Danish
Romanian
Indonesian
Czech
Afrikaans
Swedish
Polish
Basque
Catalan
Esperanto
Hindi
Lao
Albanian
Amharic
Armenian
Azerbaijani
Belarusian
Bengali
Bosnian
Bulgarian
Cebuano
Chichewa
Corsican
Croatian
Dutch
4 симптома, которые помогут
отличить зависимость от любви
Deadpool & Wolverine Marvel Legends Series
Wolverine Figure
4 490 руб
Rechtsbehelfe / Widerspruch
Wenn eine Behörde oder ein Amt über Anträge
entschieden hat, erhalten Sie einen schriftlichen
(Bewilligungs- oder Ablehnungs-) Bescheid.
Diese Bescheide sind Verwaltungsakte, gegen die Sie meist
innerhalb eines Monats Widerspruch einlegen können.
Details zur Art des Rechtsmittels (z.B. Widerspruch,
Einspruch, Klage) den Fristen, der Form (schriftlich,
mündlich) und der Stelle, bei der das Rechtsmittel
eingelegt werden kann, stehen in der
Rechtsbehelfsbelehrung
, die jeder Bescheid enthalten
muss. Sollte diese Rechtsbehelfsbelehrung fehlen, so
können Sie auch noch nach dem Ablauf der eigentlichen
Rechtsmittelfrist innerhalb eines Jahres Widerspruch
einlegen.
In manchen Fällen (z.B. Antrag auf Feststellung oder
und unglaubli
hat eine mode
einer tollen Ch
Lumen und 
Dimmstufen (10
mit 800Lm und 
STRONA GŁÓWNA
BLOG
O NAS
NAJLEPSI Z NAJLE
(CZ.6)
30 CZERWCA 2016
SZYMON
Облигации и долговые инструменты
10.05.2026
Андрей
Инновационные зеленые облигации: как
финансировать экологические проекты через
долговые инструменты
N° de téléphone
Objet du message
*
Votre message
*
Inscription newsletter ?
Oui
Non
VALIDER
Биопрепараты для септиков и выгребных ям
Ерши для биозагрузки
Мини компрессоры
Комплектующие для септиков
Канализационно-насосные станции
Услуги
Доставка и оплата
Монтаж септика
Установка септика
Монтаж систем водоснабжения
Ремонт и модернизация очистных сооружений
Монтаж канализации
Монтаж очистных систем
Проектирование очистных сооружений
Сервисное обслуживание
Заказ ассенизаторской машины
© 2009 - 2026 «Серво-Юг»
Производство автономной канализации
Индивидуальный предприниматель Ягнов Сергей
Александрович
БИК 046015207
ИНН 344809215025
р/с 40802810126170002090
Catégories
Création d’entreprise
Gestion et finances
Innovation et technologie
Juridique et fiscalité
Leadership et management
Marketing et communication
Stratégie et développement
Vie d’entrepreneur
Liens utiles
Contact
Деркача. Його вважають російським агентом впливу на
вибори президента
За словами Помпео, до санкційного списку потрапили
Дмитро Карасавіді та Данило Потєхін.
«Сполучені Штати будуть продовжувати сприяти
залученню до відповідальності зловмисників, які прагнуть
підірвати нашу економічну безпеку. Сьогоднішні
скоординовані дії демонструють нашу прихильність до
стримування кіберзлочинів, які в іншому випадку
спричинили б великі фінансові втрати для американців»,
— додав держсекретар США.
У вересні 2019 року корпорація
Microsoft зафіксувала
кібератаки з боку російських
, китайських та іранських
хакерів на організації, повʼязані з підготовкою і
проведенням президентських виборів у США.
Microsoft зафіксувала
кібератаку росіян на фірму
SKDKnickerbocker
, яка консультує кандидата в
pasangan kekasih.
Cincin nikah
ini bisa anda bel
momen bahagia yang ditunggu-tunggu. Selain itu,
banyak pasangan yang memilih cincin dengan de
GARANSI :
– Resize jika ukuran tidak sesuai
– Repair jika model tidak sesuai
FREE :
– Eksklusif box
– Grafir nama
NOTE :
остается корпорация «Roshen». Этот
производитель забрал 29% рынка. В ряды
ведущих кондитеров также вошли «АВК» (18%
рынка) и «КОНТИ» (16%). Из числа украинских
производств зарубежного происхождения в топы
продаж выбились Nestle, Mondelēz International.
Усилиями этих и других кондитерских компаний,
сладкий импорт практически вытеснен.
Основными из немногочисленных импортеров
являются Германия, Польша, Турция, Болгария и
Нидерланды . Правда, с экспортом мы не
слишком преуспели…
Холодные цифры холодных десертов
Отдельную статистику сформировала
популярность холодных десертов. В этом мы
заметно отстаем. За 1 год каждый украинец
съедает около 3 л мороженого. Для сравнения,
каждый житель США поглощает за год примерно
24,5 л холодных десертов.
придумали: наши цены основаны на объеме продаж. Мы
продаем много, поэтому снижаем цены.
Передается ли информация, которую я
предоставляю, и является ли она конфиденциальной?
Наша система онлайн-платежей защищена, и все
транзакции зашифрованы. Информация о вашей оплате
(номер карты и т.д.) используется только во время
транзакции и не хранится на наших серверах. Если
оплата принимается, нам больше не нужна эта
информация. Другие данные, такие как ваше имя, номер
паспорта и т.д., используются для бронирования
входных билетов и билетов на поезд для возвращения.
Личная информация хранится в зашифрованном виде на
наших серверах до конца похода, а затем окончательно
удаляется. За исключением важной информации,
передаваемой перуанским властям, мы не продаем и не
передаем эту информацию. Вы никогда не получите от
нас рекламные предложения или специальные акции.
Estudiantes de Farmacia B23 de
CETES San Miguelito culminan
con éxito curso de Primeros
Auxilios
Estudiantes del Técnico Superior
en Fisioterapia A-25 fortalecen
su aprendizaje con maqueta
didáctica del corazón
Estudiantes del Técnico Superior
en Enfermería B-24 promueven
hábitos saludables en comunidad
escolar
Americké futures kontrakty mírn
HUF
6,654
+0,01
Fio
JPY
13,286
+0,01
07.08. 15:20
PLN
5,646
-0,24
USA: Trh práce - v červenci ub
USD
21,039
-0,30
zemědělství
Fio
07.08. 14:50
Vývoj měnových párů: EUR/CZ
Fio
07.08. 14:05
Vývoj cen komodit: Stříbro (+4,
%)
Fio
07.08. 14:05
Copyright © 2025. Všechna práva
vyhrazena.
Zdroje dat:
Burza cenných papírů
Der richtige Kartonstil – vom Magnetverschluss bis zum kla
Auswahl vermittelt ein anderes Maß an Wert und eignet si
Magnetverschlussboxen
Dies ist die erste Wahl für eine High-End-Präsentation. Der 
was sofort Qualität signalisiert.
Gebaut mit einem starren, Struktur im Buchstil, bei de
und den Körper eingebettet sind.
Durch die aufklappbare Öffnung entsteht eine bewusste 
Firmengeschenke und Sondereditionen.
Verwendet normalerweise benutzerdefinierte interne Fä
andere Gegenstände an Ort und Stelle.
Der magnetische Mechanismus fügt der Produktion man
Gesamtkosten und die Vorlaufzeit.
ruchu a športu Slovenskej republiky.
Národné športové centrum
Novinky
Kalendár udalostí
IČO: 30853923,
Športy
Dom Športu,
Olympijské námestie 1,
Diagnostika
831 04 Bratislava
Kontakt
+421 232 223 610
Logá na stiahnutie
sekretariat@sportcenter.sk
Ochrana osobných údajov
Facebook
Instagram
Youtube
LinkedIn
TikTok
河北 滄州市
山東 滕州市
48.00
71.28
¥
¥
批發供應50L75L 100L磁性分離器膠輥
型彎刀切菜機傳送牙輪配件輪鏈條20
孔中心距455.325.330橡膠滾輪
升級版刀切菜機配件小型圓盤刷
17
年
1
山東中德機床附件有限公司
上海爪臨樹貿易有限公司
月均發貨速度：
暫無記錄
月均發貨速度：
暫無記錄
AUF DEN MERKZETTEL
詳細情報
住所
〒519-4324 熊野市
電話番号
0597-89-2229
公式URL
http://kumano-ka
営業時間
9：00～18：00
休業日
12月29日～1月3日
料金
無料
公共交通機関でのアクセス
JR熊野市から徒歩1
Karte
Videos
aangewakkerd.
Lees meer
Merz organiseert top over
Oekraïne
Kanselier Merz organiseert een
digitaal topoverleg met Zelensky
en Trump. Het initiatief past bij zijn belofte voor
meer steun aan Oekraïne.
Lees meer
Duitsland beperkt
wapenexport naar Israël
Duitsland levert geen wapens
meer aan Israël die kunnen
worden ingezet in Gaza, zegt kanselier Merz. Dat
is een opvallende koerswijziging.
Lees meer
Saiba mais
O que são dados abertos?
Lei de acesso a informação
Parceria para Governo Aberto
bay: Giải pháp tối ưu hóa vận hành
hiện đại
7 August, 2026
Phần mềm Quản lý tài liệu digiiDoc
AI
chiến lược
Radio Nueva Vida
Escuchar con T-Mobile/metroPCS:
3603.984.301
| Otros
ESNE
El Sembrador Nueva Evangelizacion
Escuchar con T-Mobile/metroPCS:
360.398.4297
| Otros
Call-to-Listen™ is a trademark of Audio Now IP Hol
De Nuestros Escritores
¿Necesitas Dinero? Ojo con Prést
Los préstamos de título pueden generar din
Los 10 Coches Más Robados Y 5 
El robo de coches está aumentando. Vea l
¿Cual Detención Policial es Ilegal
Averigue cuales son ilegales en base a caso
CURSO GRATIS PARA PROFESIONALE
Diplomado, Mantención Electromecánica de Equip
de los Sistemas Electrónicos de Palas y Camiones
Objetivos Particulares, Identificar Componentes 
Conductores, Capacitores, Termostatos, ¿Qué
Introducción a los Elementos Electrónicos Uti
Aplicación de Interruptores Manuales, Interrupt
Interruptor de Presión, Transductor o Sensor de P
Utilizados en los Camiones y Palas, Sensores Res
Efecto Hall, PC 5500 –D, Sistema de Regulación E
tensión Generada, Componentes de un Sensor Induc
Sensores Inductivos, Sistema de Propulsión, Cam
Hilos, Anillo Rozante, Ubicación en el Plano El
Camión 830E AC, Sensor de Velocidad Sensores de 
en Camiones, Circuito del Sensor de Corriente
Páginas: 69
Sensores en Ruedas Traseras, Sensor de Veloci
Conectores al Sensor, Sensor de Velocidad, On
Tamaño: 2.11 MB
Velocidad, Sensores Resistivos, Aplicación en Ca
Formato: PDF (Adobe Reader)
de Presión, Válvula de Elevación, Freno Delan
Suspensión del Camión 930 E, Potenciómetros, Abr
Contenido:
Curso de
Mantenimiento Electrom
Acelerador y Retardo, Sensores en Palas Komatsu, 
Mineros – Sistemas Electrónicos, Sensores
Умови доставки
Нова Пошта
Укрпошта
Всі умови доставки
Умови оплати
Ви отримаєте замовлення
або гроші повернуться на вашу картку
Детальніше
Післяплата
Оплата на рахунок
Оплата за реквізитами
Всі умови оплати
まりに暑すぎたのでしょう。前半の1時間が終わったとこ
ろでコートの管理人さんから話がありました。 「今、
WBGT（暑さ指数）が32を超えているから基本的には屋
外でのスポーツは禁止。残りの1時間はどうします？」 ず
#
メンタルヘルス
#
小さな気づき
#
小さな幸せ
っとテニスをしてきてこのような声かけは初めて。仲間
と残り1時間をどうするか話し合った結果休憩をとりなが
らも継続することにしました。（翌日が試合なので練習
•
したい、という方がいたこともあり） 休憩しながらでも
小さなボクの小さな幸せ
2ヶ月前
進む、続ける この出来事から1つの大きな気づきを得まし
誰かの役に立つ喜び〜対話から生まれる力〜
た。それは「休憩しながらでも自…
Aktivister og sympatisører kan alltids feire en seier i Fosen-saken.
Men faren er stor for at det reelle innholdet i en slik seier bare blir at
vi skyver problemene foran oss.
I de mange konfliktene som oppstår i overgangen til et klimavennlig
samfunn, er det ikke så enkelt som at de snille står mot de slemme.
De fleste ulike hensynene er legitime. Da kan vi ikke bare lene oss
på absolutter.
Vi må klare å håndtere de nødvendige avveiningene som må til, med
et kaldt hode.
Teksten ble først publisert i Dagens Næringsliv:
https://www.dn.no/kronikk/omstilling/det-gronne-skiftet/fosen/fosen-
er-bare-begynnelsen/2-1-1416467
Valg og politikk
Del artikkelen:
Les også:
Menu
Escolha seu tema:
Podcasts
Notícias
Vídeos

• Aim of the task: State the number of lines in the records that contain the string "Wolverine", and nothing more.

• Solution for this task: 2